* _Your task_:
Please copy out the records that follow exactly as they stand.

* _Provided material_:
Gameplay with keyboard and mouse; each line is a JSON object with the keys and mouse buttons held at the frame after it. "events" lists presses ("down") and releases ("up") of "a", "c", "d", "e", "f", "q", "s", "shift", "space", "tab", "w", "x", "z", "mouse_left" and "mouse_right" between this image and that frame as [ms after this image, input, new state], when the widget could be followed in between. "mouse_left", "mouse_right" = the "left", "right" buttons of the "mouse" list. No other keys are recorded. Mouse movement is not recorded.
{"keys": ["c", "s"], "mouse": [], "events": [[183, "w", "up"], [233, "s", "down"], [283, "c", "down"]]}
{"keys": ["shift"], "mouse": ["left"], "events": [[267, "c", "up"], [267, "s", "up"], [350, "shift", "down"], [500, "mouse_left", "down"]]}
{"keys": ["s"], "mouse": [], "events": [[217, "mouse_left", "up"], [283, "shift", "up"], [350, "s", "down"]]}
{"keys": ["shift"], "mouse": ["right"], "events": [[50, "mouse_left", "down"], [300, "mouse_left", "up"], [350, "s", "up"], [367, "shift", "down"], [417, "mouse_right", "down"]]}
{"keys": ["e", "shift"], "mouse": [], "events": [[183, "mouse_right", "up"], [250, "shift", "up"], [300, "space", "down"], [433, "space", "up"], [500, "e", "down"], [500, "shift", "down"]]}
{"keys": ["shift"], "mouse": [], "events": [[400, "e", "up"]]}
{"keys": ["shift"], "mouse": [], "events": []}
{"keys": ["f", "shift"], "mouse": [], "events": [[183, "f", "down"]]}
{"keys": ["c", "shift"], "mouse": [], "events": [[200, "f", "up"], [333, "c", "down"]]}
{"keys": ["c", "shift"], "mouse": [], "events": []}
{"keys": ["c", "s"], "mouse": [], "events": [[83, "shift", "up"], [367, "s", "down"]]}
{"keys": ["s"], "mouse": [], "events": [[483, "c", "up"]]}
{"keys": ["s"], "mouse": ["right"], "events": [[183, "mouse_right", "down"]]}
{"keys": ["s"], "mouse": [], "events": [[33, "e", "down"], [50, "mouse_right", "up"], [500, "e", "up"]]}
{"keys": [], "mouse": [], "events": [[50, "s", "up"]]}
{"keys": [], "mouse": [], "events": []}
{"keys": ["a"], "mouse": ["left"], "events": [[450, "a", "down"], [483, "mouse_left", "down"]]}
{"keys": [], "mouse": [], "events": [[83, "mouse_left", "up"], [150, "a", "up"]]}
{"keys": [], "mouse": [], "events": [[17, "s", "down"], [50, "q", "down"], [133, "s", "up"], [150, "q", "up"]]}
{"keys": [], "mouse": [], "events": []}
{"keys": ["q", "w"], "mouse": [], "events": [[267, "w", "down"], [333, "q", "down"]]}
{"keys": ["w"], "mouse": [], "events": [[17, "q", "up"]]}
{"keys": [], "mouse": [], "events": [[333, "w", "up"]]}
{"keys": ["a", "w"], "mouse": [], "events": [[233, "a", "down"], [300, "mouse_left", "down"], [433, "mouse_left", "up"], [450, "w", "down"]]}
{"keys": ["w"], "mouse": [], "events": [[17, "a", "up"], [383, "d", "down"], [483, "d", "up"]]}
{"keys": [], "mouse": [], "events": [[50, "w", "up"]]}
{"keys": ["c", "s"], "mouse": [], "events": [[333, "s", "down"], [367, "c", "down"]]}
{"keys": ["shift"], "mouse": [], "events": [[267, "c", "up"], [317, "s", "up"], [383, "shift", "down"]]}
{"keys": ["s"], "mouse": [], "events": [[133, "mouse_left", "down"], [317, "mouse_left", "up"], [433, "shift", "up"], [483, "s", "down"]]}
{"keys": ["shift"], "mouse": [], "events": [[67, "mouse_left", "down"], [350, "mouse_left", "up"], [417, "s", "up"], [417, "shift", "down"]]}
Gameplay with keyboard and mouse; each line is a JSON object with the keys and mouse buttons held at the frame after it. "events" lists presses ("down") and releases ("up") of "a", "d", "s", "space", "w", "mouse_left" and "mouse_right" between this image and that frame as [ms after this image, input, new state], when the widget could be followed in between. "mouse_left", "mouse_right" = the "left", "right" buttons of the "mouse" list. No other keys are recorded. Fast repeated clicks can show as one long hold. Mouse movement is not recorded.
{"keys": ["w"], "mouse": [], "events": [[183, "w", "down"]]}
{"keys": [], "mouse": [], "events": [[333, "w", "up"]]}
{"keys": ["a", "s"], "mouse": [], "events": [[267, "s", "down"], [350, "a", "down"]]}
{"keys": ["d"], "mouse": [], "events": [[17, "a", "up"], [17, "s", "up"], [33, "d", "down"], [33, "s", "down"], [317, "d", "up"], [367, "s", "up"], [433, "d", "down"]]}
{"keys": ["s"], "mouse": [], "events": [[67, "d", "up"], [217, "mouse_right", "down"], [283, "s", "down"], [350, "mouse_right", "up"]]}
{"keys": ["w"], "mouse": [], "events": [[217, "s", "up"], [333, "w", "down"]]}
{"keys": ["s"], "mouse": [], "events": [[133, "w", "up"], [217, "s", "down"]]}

* _Output of the exercise_:
Gameplay with keyboard and mouse; each line is a JSON object with the keys and mouse buttons held at the frame after it. "events" lists presses ("down") and releases ("up") of "a", "c", "d", "e", "f", "q", "s", "shift", "space", "tab", "w", "x", "z", "mouse_left" and "mouse_right" between this image and that frame as [ms after this image, input, new state], when the widget could be followed in between. "mouse_left", "mouse_right" = the "left", "right" buttons of the "mouse" list. No other keys are recorded. Mouse movement is not recorded.
{"keys": ["c", "s"], "mouse": [], "events": [[183, "w", "up"], [233, "s", "down"], [283, "c", "down"]]}
{"keys": ["shift"], "mouse": ["left"], "events": [[267, "c", "up"], [267, "s", "up"], [350, "shift", "down"], [500, "mouse_left", "down"]]}
{"keys": ["s"], "mouse": [], "events": [[217, "mouse_left", "up"], [283, "shift", "up"], [350, "s", "down"]]}
{"keys": ["shift"], "mouse": ["right"], "events": [[50, "mouse_left", "down"], [300, "mouse_left", "up"], [350, "s", "up"], [367, "shift", "down"], [417, "mouse_right", "down"]]}
{"keys": ["e", "shift"], "mouse": [], "events": [[183, "mouse_right", "up"], [250, "shift", "up"], [300, "space", "down"], [433, "space", "up"], [500, "e", "down"], [500, "shift", "down"]]}
{"keys": ["shift"], "mouse": [], "events": [[400, "e", "up"]]}
{"keys": ["shift"], "mouse": [], "events": []}
{"keys": ["f", "shift"], "mouse": [], "events": [[183, "f", "down"]]}
{"keys": ["c", "shift"], "mouse": [], "events": [[200, "f", "up"], [333, "c", "down"]]}
{"keys": ["c", "shift"], "mouse": [], "events": []}
{"keys": ["c", "s"], "mouse": [], "events": [[83, "shift", "up"], [367, "s", "down"]]}
{"keys": ["s"], "mouse": [], "events": [[483, "c", "up"]]}
{"keys": ["s"], "mouse": ["right"], "events": [[183, "mouse_right", "down"]]}
{"keys": ["s"], "mouse": [], "events": [[33, "e", "down"], [50, "mouse_right", "up"], [500, "e", "up"]]}
{"keys": [], "mouse": [], "events": [[50, "s", "up"]]}
{"keys": [], "mouse": [], "events": []}
{"keys": ["a"], "mouse": ["left"], "events": [[450, "a", "down"], [483, "mouse_left", "down"]]}
{"keys": [], "mouse": [], "events": [[83, "mouse_left", "up"], [150, "a", "up"]]}
{"keys": [], "mouse": [], "events": [[17, "s", "down"], [50, "q", "down"], [133, "s", "up"], [150, "q", "up"]]}
{"keys": [], "mouse": [], "events": []}
{"keys": ["q", "w"], "mouse": [], "events": [[267, "w", "down"], [333, "q", "down"]]}
{"keys": ["w"], "mouse": [], "events": [[17, "q", "up"]]}
{"keys": [], "mouse": [], "events": [[333, "w", "up"]]}
{"keys": ["a", "w"], "mouse": [], "events": [[233, "a", "down"], [300, "mouse_left", "down"], [433, "mouse_left", "up"], [450, "w", "down"]]}
{"keys": ["w"], "mouse": [], "events": [[17, "a", "up"], [383, "d", "down"], [483, "d", "up"]]}
{"keys": [], "mouse": [], "events": [[50, "w", "up"]]}
{"keys": ["c", "s"], "mouse": [], "events": [[333, "s", "down"], [367, "c", "down"]]}
{"keys": ["shift"], "mouse": [], "events": [[267, "c", "up"], [317, "s", "up"], [383, "shift", "down"]]}
{"keys": ["s"], "mouse": [], "events": [[133, "mouse_left", "down"], [317, "mouse_left", "up"], [433, "shift", "up"], [483, "s", "down"]]}
{"keys": ["shift"], "mouse": [], "events": [[67, "mouse_left", "down"], [350, "mouse_left", "up"], [417, "s", "up"], [417, "shift", "down"]]}
Gameplay with keyboard and mouse; each line is a JSON object with the keys and mouse buttons held at the frame after it. "events" lists presses ("down") and releases ("up") of "a", "d", "s", "space", "w", "mouse_left" and "mouse_right" between this image and that frame as [ms after this image, input, new state], when the widget could be followed in between. "mouse_left", "mouse_right" = the "left", "right" buttons of the "mouse" list. No other keys are recorded. Fast repeated clicks can show as one long hold. Mouse movement is not recorded.
{"keys": ["w"], "mouse": [], "events": [[183, "w", "down"]]}
{"keys": [], "mouse": [], "events": [[333, "w", "up"]]}
{"keys": ["a", "s"], "mouse": [], "events": [[267, "s", "down"], [350, "a", "down"]]}
{"keys": ["d"], "mouse": [], "events": [[17, "a", "up"], [17, "s", "up"], [33, "d", "down"], [33, "s", "down"], [317, "d", "up"], [367, "s", "up"], [433, "d", "down"]]}
{"keys": ["s"], "mouse": [], "events": [[67, "d", "up"], [217, "mouse_right", "down"], [283, "s", "down"], [350, "mouse_right", "up"]]}
{"keys": ["w"], "mouse": [], "events": [[217, "s", "up"], [333, "w", "down"]]}
{"keys": ["s"], "mouse": [], "events": [[133, "w", "up"], [217, "s", "down"]]}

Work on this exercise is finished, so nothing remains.